Task instructions: Only one span is wanted from the lines below: from the one with "index dip: (137, 164)" up to and including the one with "thumb cmc: (88, 109)". Copy it exactly, without images.

--------------------------------------------------

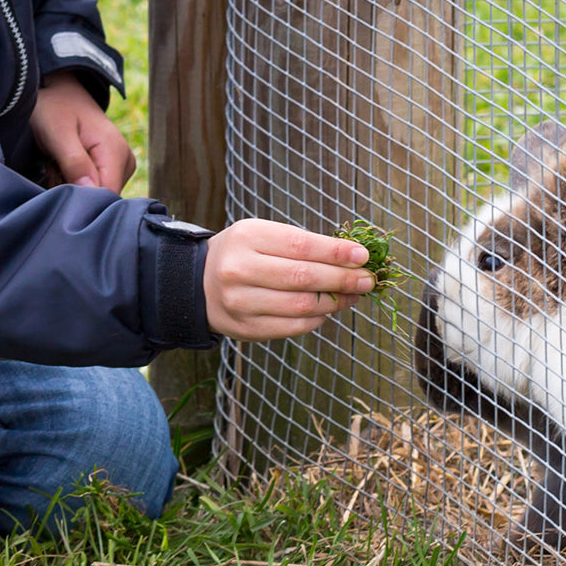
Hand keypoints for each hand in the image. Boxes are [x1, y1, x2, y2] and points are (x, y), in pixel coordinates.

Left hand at [31, 71, 136, 192]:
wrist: (60, 92)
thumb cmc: (55, 108)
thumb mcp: (58, 133)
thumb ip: (75, 162)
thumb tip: (92, 192)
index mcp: (115, 151)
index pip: (107, 194)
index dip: (83, 196)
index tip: (59, 180)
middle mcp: (126, 161)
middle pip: (102, 196)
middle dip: (75, 189)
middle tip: (56, 166)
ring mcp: (122, 166)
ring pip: (97, 194)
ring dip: (72, 185)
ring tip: (59, 163)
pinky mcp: (115, 169)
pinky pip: (96, 187)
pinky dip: (77, 181)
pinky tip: (67, 166)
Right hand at [203, 219, 376, 340]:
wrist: (197, 284)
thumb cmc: (244, 255)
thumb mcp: (265, 236)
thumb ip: (304, 245)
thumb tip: (354, 259)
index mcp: (247, 238)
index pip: (301, 246)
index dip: (337, 252)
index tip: (363, 256)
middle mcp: (240, 270)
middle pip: (304, 277)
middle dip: (343, 279)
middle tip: (368, 280)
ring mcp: (241, 302)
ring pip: (302, 305)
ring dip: (336, 301)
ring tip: (352, 295)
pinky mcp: (247, 328)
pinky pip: (293, 326)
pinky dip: (317, 318)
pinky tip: (327, 310)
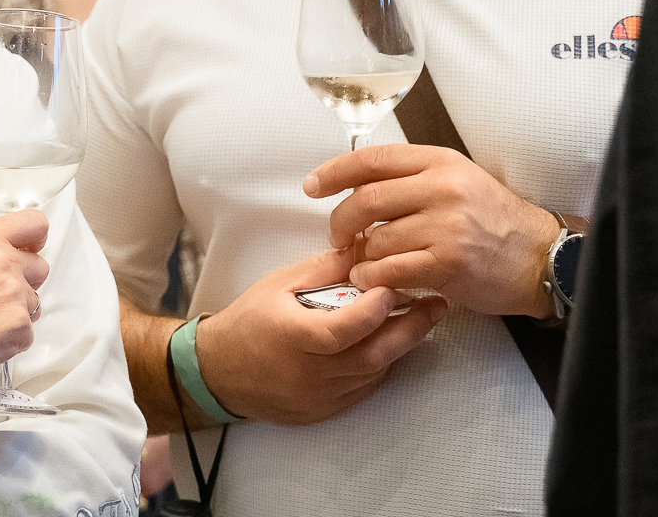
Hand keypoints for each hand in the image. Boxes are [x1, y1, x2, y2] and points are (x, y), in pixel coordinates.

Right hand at [0, 211, 49, 397]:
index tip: (31, 248)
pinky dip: (12, 339)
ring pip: (34, 302)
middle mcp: (3, 262)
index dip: (35, 238)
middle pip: (40, 266)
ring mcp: (15, 294)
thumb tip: (5, 255)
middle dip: (25, 281)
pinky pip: (28, 331)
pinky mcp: (20, 326)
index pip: (33, 223)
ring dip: (16, 312)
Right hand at [196, 248, 444, 426]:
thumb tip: (364, 246)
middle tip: (436, 304)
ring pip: (374, 372)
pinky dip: (381, 364)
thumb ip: (325, 268)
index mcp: (294, 337)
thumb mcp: (280, 283)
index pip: (344, 328)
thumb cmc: (250, 320)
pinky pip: (364, 388)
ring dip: (400, 345)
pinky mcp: (326, 410)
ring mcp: (320, 397)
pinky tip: (390, 342)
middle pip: (372, 355)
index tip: (395, 287)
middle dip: (411, 328)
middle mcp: (310, 373)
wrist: (221, 372)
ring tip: (421, 318)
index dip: (375, 309)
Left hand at [304, 144, 558, 318]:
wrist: (538, 256)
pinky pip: (390, 270)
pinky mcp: (448, 263)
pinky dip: (373, 278)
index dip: (334, 172)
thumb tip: (357, 184)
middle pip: (366, 199)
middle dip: (341, 222)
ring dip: (360, 256)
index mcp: (439, 162)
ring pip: (376, 239)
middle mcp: (441, 188)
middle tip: (338, 236)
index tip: (313, 186)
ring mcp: (445, 226)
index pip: (372, 159)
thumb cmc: (493, 220)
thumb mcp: (458, 179)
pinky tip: (375, 281)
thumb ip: (412, 177)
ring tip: (363, 263)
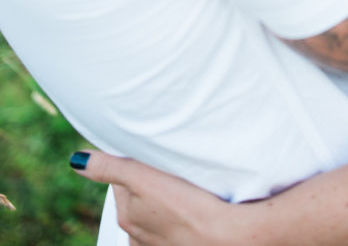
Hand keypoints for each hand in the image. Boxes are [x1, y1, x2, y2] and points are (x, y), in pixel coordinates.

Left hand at [70, 151, 236, 245]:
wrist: (223, 237)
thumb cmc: (186, 206)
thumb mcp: (144, 179)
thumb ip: (110, 168)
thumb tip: (76, 160)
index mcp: (125, 215)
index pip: (121, 179)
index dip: (137, 164)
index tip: (153, 158)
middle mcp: (136, 235)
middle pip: (137, 198)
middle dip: (149, 185)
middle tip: (171, 173)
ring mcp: (155, 245)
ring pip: (153, 215)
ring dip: (162, 204)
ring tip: (182, 192)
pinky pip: (167, 231)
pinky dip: (173, 221)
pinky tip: (187, 213)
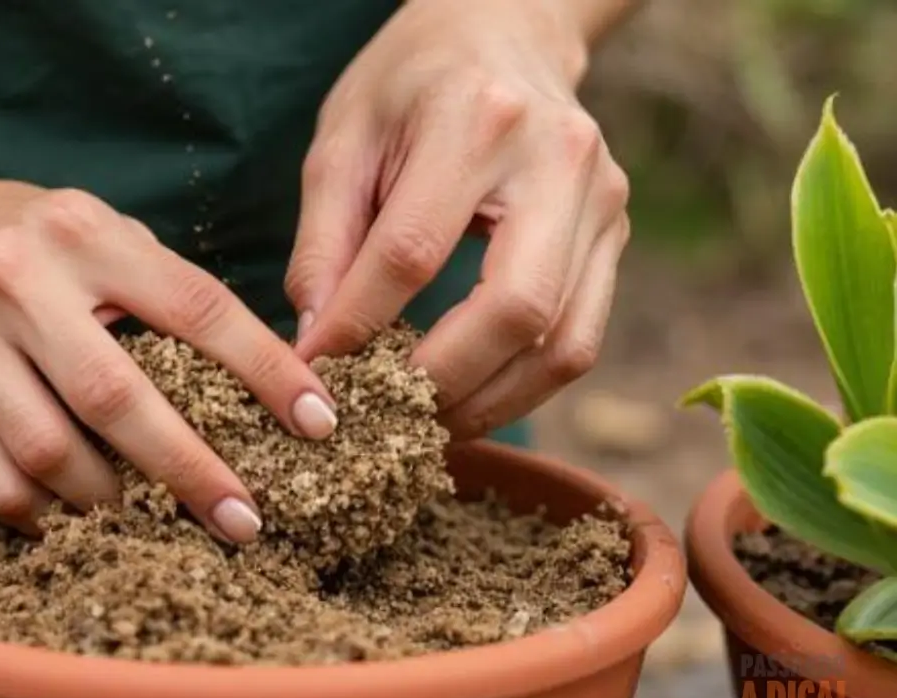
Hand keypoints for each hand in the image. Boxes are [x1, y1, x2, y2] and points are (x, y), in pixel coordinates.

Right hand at [0, 168, 338, 543]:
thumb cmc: (27, 237)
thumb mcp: (96, 230)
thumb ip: (163, 286)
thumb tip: (264, 377)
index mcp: (82, 232)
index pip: (193, 306)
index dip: (265, 369)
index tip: (318, 422)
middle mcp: (17, 282)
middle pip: (115, 396)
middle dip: (191, 467)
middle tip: (246, 518)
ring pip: (48, 452)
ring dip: (116, 503)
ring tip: (163, 523)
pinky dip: (48, 514)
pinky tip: (86, 521)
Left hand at [285, 0, 629, 438]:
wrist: (505, 30)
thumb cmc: (410, 85)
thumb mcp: (344, 139)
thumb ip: (325, 241)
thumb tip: (314, 342)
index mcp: (476, 119)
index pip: (413, 251)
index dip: (359, 324)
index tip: (315, 370)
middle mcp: (559, 160)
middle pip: (514, 310)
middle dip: (439, 383)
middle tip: (380, 420)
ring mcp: (603, 201)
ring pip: (562, 343)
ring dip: (488, 403)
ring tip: (422, 426)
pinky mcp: (616, 235)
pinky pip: (581, 340)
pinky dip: (523, 385)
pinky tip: (468, 398)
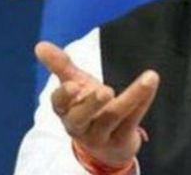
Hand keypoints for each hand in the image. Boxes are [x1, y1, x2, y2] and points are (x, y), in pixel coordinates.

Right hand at [35, 41, 159, 165]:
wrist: (108, 146)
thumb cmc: (88, 109)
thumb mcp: (75, 87)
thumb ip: (61, 66)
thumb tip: (40, 45)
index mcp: (66, 111)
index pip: (59, 104)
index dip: (64, 96)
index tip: (73, 85)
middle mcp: (80, 126)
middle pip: (82, 117)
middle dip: (92, 104)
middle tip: (106, 91)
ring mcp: (101, 135)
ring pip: (114, 117)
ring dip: (131, 98)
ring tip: (148, 78)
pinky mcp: (121, 139)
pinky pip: (133, 120)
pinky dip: (143, 101)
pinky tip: (150, 84)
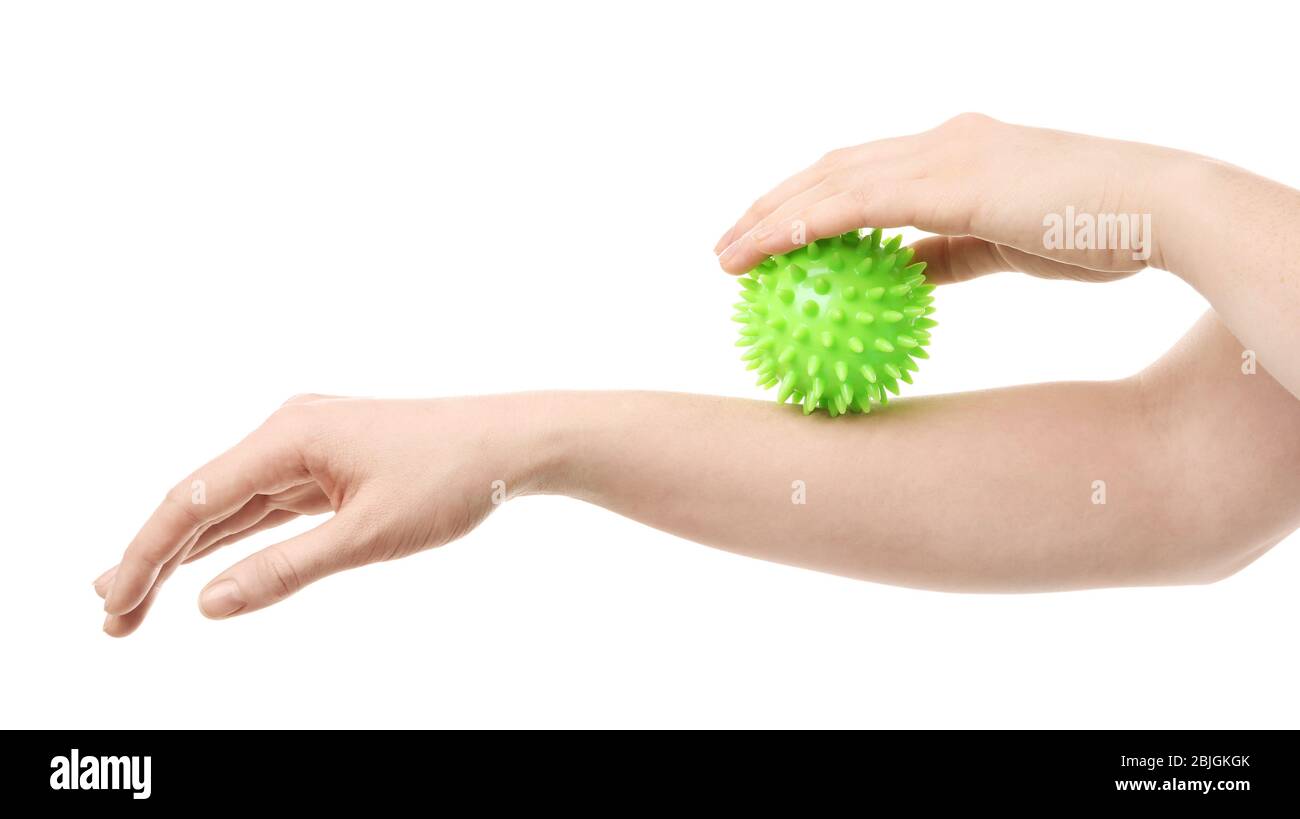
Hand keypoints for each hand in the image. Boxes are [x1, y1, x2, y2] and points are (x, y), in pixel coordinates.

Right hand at [95, 394, 550, 635]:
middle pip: (201, 499)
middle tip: (113, 618)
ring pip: (230, 503)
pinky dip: (230, 536)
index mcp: (289, 436)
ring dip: (185, 550)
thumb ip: (286, 569)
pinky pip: (265, 502)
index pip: (193, 499)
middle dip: (153, 558)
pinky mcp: (329, 462)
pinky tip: (200, 561)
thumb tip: (209, 604)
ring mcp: (308, 445)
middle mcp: (288, 432)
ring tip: (136, 597)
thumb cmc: (451, 479)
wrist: (513, 442)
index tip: (114, 602)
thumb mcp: (367, 536)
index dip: (146, 554)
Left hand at [714, 113, 1195, 282]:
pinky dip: (805, 224)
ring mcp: (942, 154)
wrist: (1156, 210)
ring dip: (771, 217)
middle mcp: (940, 143)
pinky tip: (769, 251)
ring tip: (729, 257)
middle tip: (729, 246)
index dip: (810, 201)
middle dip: (772, 205)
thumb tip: (903, 275)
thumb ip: (949, 256)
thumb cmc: (1099, 233)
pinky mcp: (948, 178)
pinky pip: (856, 202)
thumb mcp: (1007, 248)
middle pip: (831, 169)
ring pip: (830, 181)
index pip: (863, 173)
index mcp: (956, 153)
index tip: (773, 239)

--------------------------------------------------

Answer below:
index dip: (137, 164)
index tip: (153, 158)
middle mcp: (136, 235)
middle pip: (137, 198)
middle dip: (149, 185)
middle tip: (171, 173)
ring mcp: (155, 245)
ring pip: (153, 215)
ring dip: (162, 204)
ring tip: (182, 192)
pinky pip: (167, 231)
pinky dip: (173, 221)
pinky tip: (187, 213)
Hand keypoints for each hand in the image. Boxes are [x1, y1, x2, y2] and points are (x, y), in pixel coordinates.

Right hand at [0, 168, 338, 543]:
thumb cmc: (27, 237)
thumb mcp: (96, 230)
thumb ip: (163, 286)
thumb tip: (264, 377)
index mcp: (82, 232)
index pip: (193, 306)
index dip: (265, 369)
index tip: (318, 422)
middle mcp: (17, 282)
middle pip: (115, 396)
middle dip: (191, 467)
middle tip: (246, 518)
ring pip: (48, 452)
ring dip: (116, 503)
ring tip: (163, 523)
pinky dip: (48, 514)
pinky tip: (86, 521)
Left hand at [285, 0, 629, 438]:
wrist: (505, 30)
thumb cmc: (410, 85)
thumb mcp: (344, 139)
thumb ip: (325, 241)
thumb tip: (314, 342)
index mcp: (476, 119)
index pip: (413, 251)
index dip: (359, 324)
index tip: (315, 370)
middle mcp: (559, 160)
middle pip: (514, 310)
middle dip: (439, 383)
middle tip: (380, 420)
ring mcp: (603, 201)
ring pip: (562, 343)
ring dip: (488, 403)
ring tip: (422, 426)
pinky mcp: (616, 235)
pinky pip: (581, 340)
pinky dip: (523, 385)
pinky tip: (468, 398)
Hand keypoints for each hand in the image. Boxes are [x1, y1, x2, y2] and points are (x, y), in pixel coordinates.

Right hand at [35, 41, 159, 165]:
wrist: (108, 146)
thumb cmc: (88, 109)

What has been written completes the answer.